[Stored data entries]
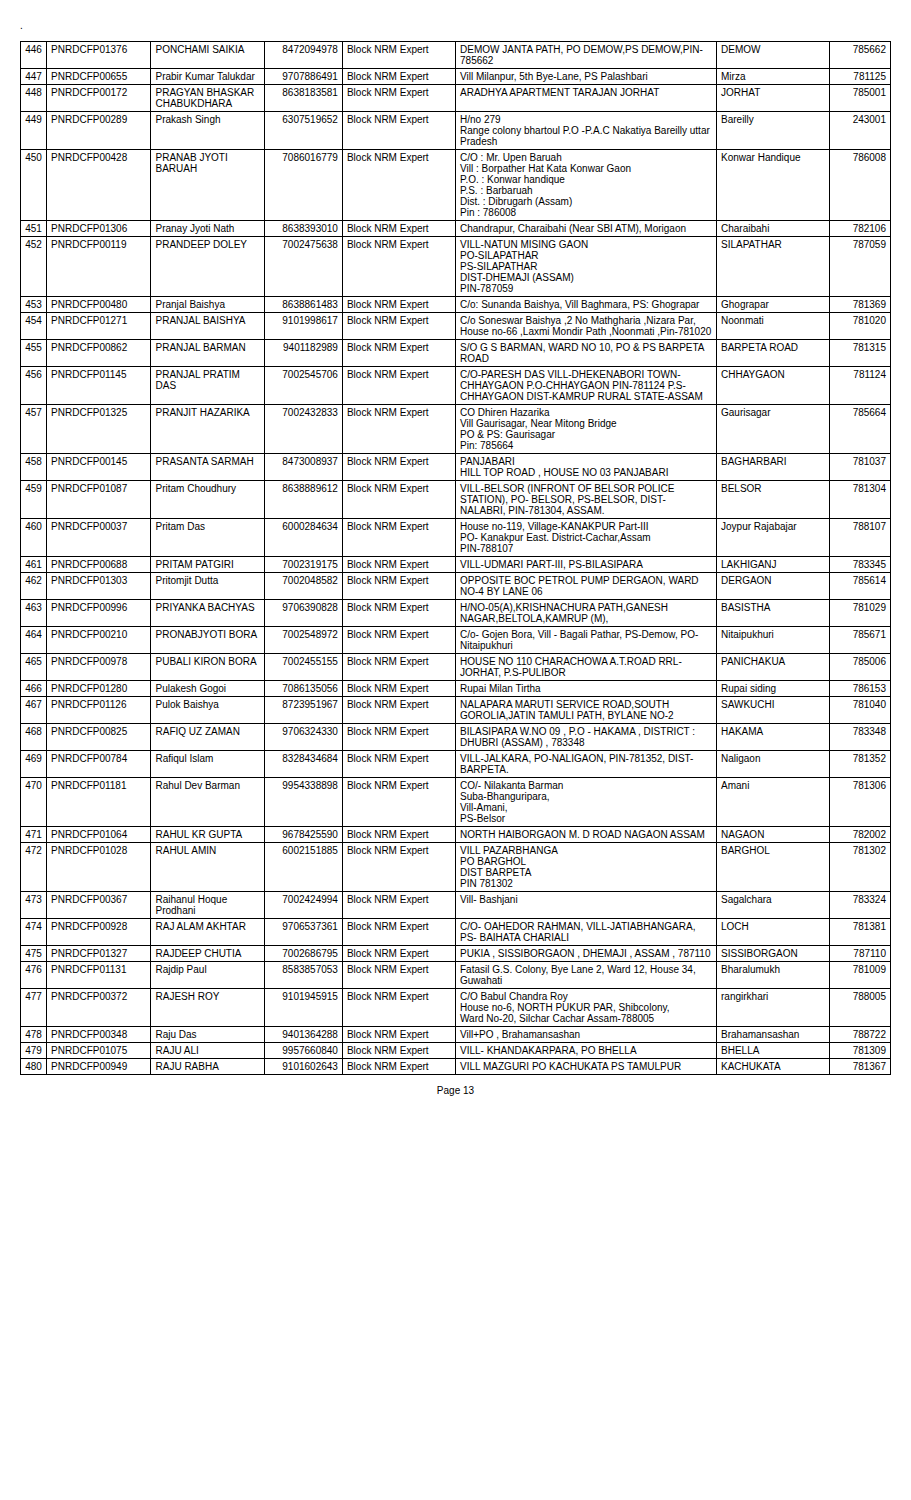.
| 446 | PNRDCFP01376 | PONCHAMI SAIKIA | 8472094978 | Block NRM Expert | DEMOW JANTA PATH, PO DEMOW,PS DEMOW,PIN- 785662 | DEMOW | 785662 |
| 447 | PNRDCFP00655 | Prabir Kumar Talukdar | 9707886491 | Block NRM Expert | Vill Milanpur, 5th Bye-Lane, PS Palashbari | Mirza | 781125 |
| 448 | PNRDCFP00172 | PRAGYAN BHASKAR CHABUKDHARA | 8638183581 | Block NRM Expert | ARADHYA APARTMENT TARAJAN JORHAT | JORHAT | 785001 |
| 449 | PNRDCFP00289 | Prakash Singh | 6307519652 | Block NRM Expert | H/no 279 Range colony bhartoul P.O -P.A.C Nakatiya Bareilly uttar Pradesh | Bareilly | 243001 |
| 450 | PNRDCFP00428 | PRANAB JYOTI BARUAH | 7086016779 | Block NRM Expert | C/O : Mr. Upen Baruah Vill : Borpather Hat Kata Konwar Gaon P.O. : Konwar handique P.S. : Barbaruah Dist. : Dibrugarh (Assam) Pin : 786008 | Konwar Handique | 786008 |
| 451 | PNRDCFP01306 | Pranay Jyoti Nath | 8638393010 | Block NRM Expert | Chandrapur, Charaibahi (Near SBI ATM), Morigaon | Charaibahi | 782106 |
| 452 | PNRDCFP00119 | PRANDEEP DOLEY | 7002475638 | Block NRM Expert | VILL-NATUN MISING GAON PO-SILAPATHAR PS-SILAPATHAR DIST-DHEMAJI (ASSAM) PIN-787059 | SILAPATHAR | 787059 |
| 453 | PNRDCFP00480 | Pranjal Baishya | 8638861483 | Block NRM Expert | C/o: Sunanda Baishya, Vill Baghmara, PS: Ghograpar | Ghograpar | 781369 |
| 454 | PNRDCFP01271 | PRANJAL BAISHYA | 9101998617 | Block NRM Expert | C/o Soneswar Baishya ,2 No Mathgharia ,Nizara Par, House no-66 ,Laxmi Mondir Path ,Noonmati ,Pin-781020 | Noonmati | 781020 |
| 455 | PNRDCFP00862 | PRANJAL BARMAN | 9401182989 | Block NRM Expert | S/O G S BARMAN, WARD NO 10, PO & PS BARPETA ROAD | BARPETA ROAD | 781315 |
| 456 | PNRDCFP01145 | PRANJAL PRATIM DAS | 7002545706 | Block NRM Expert | C/O-PARESH DAS VILL-DHEKENABORI TOWN-CHHAYGAON P.O-CHHAYGAON PIN-781124 P.S-CHHAYGAON DIST-KAMRUP RURAL STATE-ASSAM | CHHAYGAON | 781124 |
| 457 | PNRDCFP01325 | PRANJIT HAZARIKA | 7002432833 | Block NRM Expert | CO Dhiren Hazarika Vill Gaurisagar, Near Mitong Bridge PO & PS: Gaurisagar Pin: 785664 | Gaurisagar | 785664 |
| 458 | PNRDCFP00145 | PRASANTA SARMAH | 8473008937 | Block NRM Expert | PANJABARI HILL TOP ROAD , HOUSE NO 03 PANJABARI | BAGHARBARI | 781037 |
| 459 | PNRDCFP01087 | Pritam Choudhury | 8638889612 | Block NRM Expert | VILL-BELSOR (INFRONT OF BELSOR POLICE STATION), PO- BELSOR, PS-BELSOR, DIST- NALABRI, PIN-781304, ASSAM. | BELSOR | 781304 |
| 460 | PNRDCFP00037 | Pritam Das | 6000284634 | Block NRM Expert | House no-119, Village-KANAKPUR Part-III PO- Kanakpur East. District-Cachar,Assam PIN-788107 | Joypur Rajabajar | 788107 |
| 461 | PNRDCFP00688 | PRITAM PATGIRI | 7002319175 | Block NRM Expert | VILL-UDMARI PART-III, PS-BILASIPARA | LAKHIGANJ | 783345 |
| 462 | PNRDCFP01303 | Pritomjit Dutta | 7002048582 | Block NRM Expert | OPPOSITE BOC PETROL PUMP DERGAON, WARD NO-4 BY LANE 06 | DERGAON | 785614 |
| 463 | PNRDCFP00996 | PRIYANKA BACHYAS | 9706390828 | Block NRM Expert | H/NO-05(A),KRISHNACHURA PATH,GANESH NAGAR,BELTOLA,KAMRUP (M), | BASISTHA | 781029 |
| 464 | PNRDCFP00210 | PRONABJYOTI BORA | 7002548972 | Block NRM Expert | C/o- Gojen Bora, Vill - Bagali Pathar, PS-Demow, PO-Nitaipukhuri | Nitaipukhuri | 785671 |
| 465 | PNRDCFP00978 | PUBALI KIRON BORA | 7002455155 | Block NRM Expert | HOUSE NO 110 CHARACHOWA A.T.ROAD RRL- JORHAT, P.S-PULIBOR | PANICHAKUA | 785006 |
| 466 | PNRDCFP01280 | Pulakesh Gogoi | 7086135056 | Block NRM Expert | Rupai Milan Tirtha | Rupai siding | 786153 |
| 467 | PNRDCFP01126 | Pulok Baishya | 8723951967 | Block NRM Expert | NALAPARA MARUTI SERVICE ROAD,SOUTH GOROLIA,JATIN TAMULI PATH, BYLANE NO-2 | SAWKUCHI | 781040 |
| 468 | PNRDCFP00825 | RAFIQ UZ ZAMAN | 9706324330 | Block NRM Expert | BILASIPARA W.NO 09 , P.O - HAKAMA , DISTRICT : DHUBRI (ASSAM) , 783348 | HAKAMA | 783348 |
| 469 | PNRDCFP00784 | Rafiqul Islam | 8328434684 | Block NRM Expert | VILL-JALKARA, PO-NALIGAON, PIN-781352, DIST- BARPETA. | Naligaon | 781352 |
| 470 | PNRDCFP01181 | Rahul Dev Barman | 9954338898 | Block NRM Expert | CO/- Nilakanta Barman Suba-Bhanguripara, Vill-Amani, PS-Belsor | Amani | 781306 |
| 471 | PNRDCFP01064 | RAHUL KR GUPTA | 9678425590 | Block NRM Expert | NORTH HAIBORGAON M. D ROAD NAGAON ASSAM | NAGAON | 782002 |
| 472 | PNRDCFP01028 | RAHUL AMIN | 6002151885 | Block NRM Expert | VILL PAZARBHANGA PO BARGHOL DIST BARPETA PIN 781302 | BARGHOL | 781302 |
| 473 | PNRDCFP00367 | Raihanul Hoque Prodhani | 7002424994 | Block NRM Expert | Vill- Bashjani | Sagalchara | 783324 |
| 474 | PNRDCFP00928 | RAJ ALAM AKHTAR | 9706537361 | Block NRM Expert | C/O- OAHEDOR RAHMAN, VILL-JATIABHANGARA, PS- BAIHATA CHARIALI | LOCH | 781381 |
| 475 | PNRDCFP01327 | RAJDEEP CHUTIA | 7002686795 | Block NRM Expert | PUKIA , SISSIBORGAON , DHEMAJI , ASSAM , 787110 | SISSIBORGAON | 787110 |
| 476 | PNRDCFP01131 | Rajdip Paul | 8583857053 | Block NRM Expert | Fatasil G.S. Colony, Bye Lane 2, Ward 12, House 34, Guwahati | Bharalumukh | 781009 |
| 477 | PNRDCFP00372 | RAJESH ROY | 9101945915 | Block NRM Expert | C/O Babul Chandra Roy House no-6, NORTH PUKUR PAR, Shibcolony, Ward No-20, Silchar Cachar Assam-788005 | rangirkhari | 788005 |
| 478 | PNRDCFP00348 | Raju Das | 9401364288 | Block NRM Expert | Vill+PO , Brahamansashan | Brahamansashan | 788722 |
| 479 | PNRDCFP01075 | RAJU ALI | 9957660840 | Block NRM Expert | VILL- KHANDAKARPARA, PO BHELLA | BHELLA | 781309 |
| 480 | PNRDCFP00949 | RAJU RABHA | 9101602643 | Block NRM Expert | VILL MAZGURI PO KACHUKATA PS TAMULPUR | KACHUKATA | 781367 |
Page 13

* [TASK ITEM]:
Of the entries listed above, reproduce only the lines starting at the line containing "SAWKUCHI | 781040 |" and ending at the line containing "NAGAON | 782002 |". Include both, exactly as they stand.

* [ANSWER BELOW]:
| 467 | PNRDCFP01126 | Pulok Baishya | 8723951967 | Block NRM Expert | NALAPARA MARUTI SERVICE ROAD,SOUTH GOROLIA,JATIN TAMULI PATH, BYLANE NO-2 | SAWKUCHI | 781040 |
| 468 | PNRDCFP00825 | RAFIQ UZ ZAMAN | 9706324330 | Block NRM Expert | BILASIPARA W.NO 09 , P.O - HAKAMA , DISTRICT : DHUBRI (ASSAM) , 783348 | HAKAMA | 783348 |
| 469 | PNRDCFP00784 | Rafiqul Islam | 8328434684 | Block NRM Expert | VILL-JALKARA, PO-NALIGAON, PIN-781352, DIST- BARPETA. | Naligaon | 781352 |
| 470 | PNRDCFP01181 | Rahul Dev Barman | 9954338898 | Block NRM Expert | CO/- Nilakanta Barman Suba-Bhanguripara, Vill-Amani, PS-Belsor | Amani | 781306 |
| 471 | PNRDCFP01064 | RAHUL KR GUPTA | 9678425590 | Block NRM Expert | NORTH HAIBORGAON M. D ROAD NAGAON ASSAM | NAGAON | 782002 |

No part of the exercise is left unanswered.